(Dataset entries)

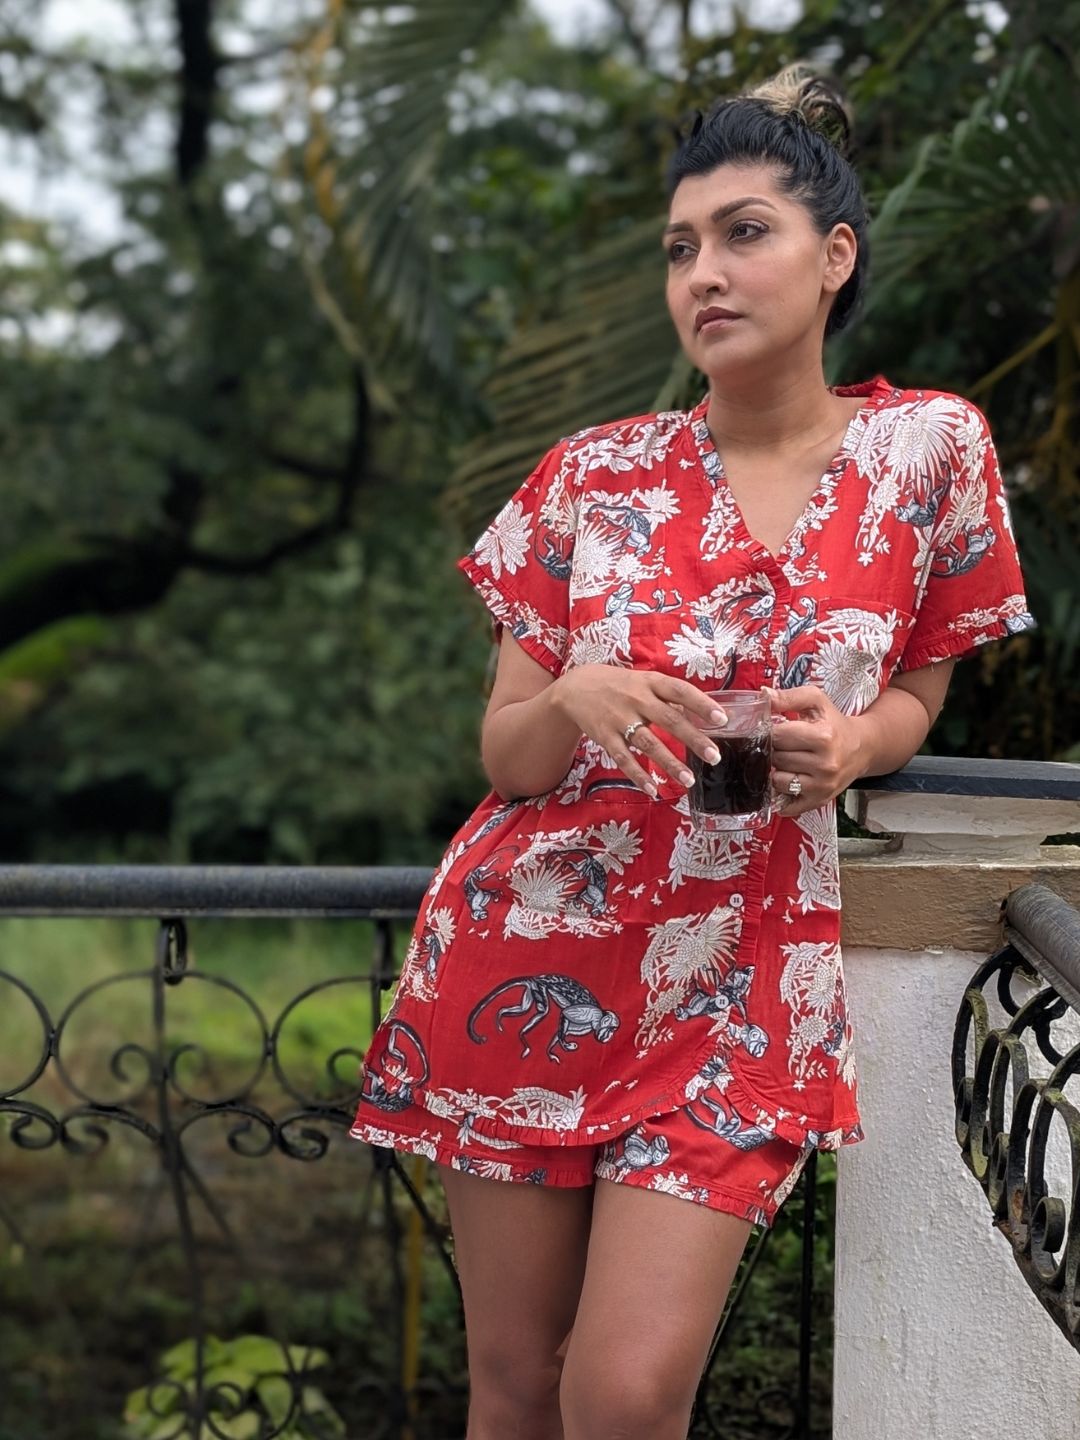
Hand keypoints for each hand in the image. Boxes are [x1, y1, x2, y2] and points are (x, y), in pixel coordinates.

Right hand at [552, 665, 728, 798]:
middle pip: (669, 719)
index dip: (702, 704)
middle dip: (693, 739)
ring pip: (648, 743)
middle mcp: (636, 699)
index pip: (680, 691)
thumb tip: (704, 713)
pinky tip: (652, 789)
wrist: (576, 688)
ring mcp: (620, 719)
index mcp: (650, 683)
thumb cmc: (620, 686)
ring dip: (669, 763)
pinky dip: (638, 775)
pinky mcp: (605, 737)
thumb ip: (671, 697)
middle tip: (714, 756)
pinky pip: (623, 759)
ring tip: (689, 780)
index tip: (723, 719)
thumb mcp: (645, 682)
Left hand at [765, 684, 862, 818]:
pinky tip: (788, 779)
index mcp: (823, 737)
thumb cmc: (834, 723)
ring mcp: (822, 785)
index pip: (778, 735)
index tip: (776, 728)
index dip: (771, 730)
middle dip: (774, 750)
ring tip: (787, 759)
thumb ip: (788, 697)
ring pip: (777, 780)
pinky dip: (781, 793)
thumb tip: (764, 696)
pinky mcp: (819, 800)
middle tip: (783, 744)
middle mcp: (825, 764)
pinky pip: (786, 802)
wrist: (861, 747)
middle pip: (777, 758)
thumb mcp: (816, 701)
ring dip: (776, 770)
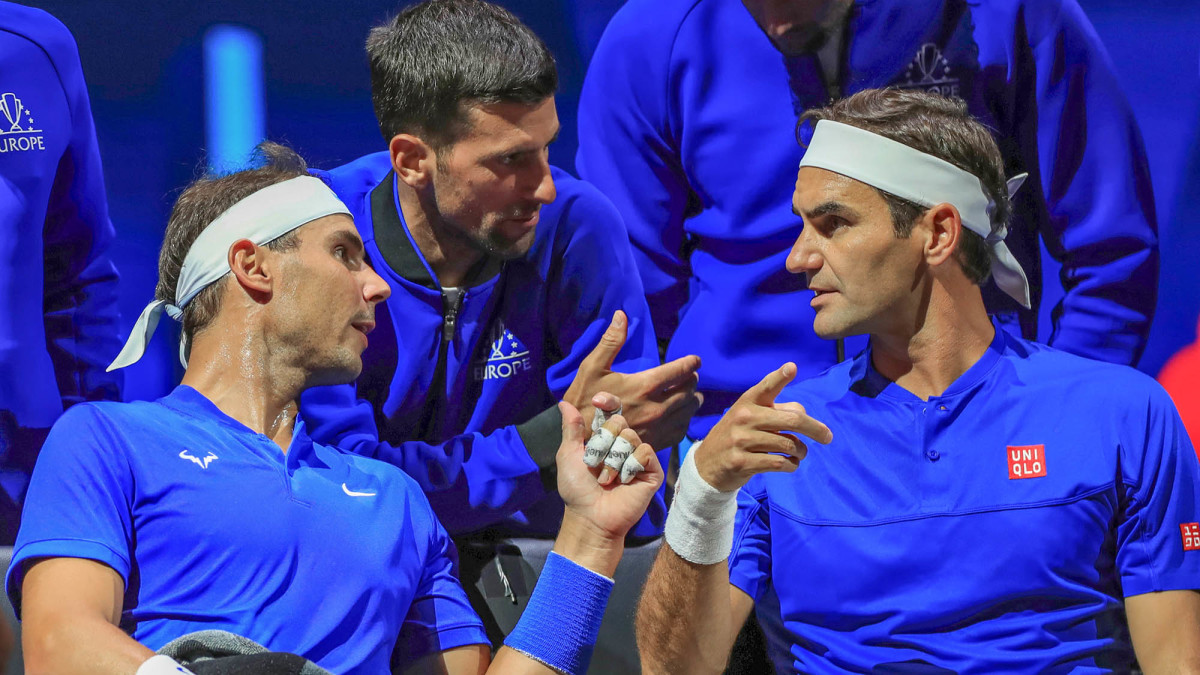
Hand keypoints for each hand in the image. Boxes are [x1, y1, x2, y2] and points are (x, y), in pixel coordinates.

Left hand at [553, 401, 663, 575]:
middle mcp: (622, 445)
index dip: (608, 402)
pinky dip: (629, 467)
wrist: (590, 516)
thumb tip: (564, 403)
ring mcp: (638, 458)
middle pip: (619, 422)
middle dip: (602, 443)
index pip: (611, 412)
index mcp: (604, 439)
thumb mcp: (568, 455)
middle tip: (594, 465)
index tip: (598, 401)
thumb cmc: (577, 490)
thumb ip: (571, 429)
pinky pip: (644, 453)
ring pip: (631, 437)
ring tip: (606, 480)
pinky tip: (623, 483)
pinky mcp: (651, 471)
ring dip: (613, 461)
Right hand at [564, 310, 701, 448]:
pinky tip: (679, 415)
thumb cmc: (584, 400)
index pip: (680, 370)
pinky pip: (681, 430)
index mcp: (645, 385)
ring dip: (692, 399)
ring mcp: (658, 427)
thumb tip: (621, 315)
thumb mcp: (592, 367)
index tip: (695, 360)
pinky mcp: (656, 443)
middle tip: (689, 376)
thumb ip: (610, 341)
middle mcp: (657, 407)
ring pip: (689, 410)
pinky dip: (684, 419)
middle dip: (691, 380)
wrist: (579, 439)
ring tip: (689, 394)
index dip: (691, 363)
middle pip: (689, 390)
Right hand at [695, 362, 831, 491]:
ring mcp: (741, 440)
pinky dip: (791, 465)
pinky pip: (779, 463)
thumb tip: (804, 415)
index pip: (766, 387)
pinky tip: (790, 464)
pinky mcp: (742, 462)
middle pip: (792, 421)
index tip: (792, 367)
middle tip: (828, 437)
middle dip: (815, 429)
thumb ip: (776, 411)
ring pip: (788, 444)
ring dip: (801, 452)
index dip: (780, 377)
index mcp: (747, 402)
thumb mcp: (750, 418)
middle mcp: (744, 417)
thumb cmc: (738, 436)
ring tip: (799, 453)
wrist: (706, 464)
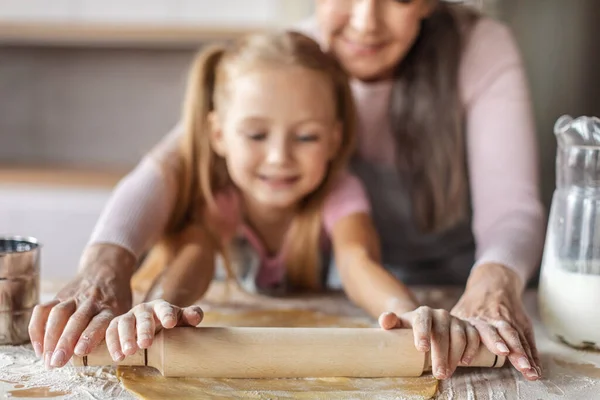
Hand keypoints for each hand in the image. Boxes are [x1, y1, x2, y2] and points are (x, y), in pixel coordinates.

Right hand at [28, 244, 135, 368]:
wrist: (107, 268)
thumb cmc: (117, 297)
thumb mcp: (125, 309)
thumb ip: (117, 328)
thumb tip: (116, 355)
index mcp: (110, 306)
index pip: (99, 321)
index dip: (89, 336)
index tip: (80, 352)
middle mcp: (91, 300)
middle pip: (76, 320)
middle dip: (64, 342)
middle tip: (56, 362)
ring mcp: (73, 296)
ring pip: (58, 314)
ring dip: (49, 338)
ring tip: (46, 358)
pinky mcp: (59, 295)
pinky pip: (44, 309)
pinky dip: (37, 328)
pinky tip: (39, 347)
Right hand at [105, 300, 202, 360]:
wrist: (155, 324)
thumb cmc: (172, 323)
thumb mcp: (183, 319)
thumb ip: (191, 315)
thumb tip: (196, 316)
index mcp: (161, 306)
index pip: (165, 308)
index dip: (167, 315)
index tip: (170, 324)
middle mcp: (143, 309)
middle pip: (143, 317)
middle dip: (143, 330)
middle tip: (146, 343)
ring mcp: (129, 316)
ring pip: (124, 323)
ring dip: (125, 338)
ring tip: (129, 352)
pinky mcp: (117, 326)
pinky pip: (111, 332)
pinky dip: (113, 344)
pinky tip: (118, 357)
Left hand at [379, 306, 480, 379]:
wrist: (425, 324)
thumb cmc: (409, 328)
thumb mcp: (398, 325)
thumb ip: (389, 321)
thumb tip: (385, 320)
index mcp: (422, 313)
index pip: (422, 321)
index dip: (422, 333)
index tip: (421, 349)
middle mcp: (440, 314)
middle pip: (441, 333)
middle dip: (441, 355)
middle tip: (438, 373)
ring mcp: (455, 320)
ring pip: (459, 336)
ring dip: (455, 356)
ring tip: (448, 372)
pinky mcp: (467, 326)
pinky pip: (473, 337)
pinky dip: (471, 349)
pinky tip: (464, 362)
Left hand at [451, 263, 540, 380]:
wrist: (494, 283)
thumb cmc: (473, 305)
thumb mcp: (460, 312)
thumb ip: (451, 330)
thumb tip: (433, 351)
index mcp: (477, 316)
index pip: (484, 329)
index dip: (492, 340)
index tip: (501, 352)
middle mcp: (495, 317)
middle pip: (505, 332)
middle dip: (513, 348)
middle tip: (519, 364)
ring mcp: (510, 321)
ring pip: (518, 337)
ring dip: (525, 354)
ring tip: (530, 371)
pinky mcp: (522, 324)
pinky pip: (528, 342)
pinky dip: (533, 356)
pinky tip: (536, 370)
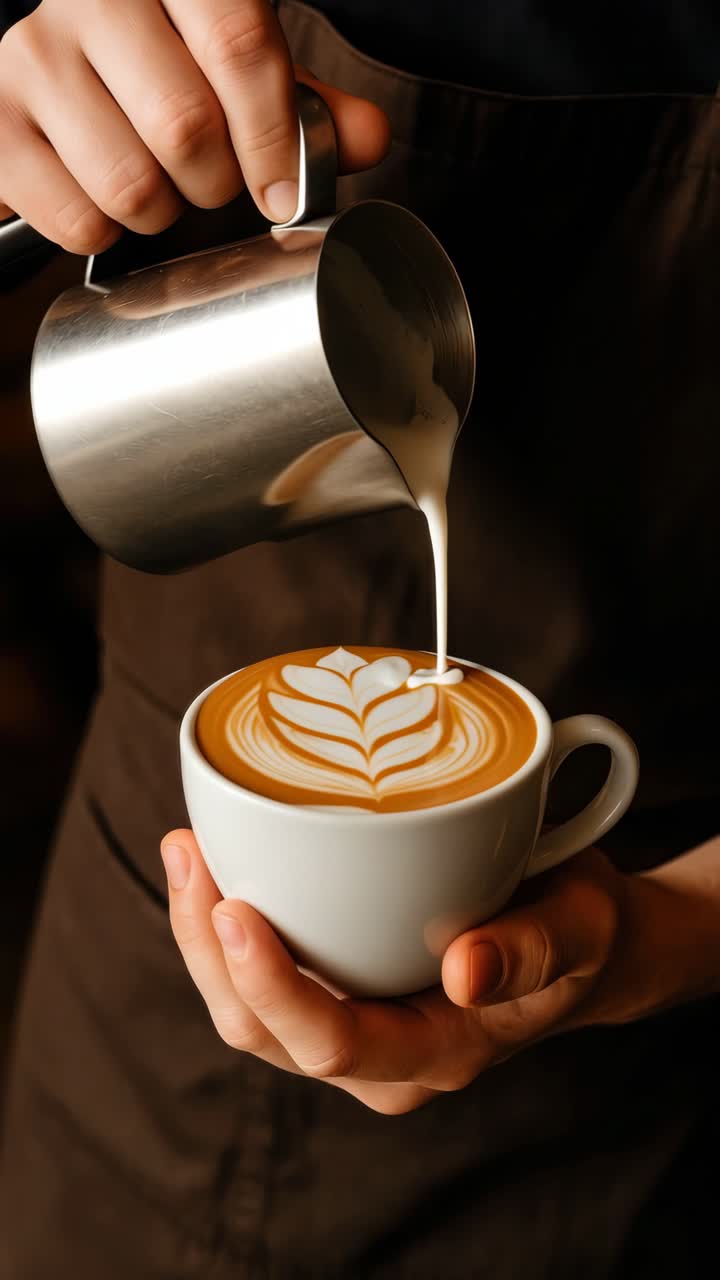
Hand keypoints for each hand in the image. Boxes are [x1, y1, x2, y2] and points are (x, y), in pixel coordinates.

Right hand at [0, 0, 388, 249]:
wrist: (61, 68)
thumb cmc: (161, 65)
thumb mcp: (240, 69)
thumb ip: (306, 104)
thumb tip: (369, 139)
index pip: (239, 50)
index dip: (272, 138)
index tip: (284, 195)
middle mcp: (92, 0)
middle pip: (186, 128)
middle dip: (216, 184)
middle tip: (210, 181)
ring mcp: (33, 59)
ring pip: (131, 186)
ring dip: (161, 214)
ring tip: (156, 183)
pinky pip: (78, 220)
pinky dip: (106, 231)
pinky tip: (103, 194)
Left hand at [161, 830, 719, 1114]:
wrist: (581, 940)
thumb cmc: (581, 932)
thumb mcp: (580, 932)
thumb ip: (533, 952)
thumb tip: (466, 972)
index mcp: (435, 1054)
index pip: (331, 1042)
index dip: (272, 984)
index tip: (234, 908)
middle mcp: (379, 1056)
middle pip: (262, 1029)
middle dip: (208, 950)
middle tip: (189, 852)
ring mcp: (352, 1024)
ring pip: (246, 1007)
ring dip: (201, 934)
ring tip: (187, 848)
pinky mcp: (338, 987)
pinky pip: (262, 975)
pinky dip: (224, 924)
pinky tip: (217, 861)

Problem to solve: Repeat exactly the lines above, beginning at the one containing "pinky pip: (681, 430)" and ending at the one containing "wrist: (107, 268)". Do not carry over any pictures.

Reply to the task:
pinky pip: (681, 430)
index mcp: (645, 385)
ring dip: (692, 399)
ring mcp: (658, 427)
thumb tip: (621, 315)
thumb mcp: (592, 367)
index tip: (695, 360)
pinky mcp: (656, 443)
middle tip: (689, 376)
thumb ip: (610, 341)
middle mcp: (657, 407)
ring pip: (689, 410)
pinky dip: (684, 419)
middle dip: (691, 380)
wrist: (579, 439)
ring tip: (689, 394)
index dip: (691, 363)
middle pip: (689, 390)
Right hand at [695, 362, 831, 491]:
ring mcp: (741, 440)
pinky dip: (791, 465)
pinky pip: (779, 463)
thumb tip: (804, 415)
index pip: (766, 387)
pinky tip: (790, 464)
pinky mcp: (742, 462)
middle pip: (792, 421)
index tip: (792, 367)
middle tip: (828, 437)
middle dip: (815, 429)
thumb ip: (776, 411)
ring pip: (788, 444)
ring dip: (801, 452)
index dip: (780, 377)
index mcp: (747, 402)
thumb mcp: (750, 418)
middle mcp: (744, 417)
thumb cmc: (738, 436)
ring tip: (799, 453)
wrist: (706, 464)
Hand keypoints for each hand in the image. Boxes are [x1, y1, x2, y2] and points are (x, y), in pixel coordinates.

Right hand at [28, 244, 135, 368]:
wrist: (107, 268)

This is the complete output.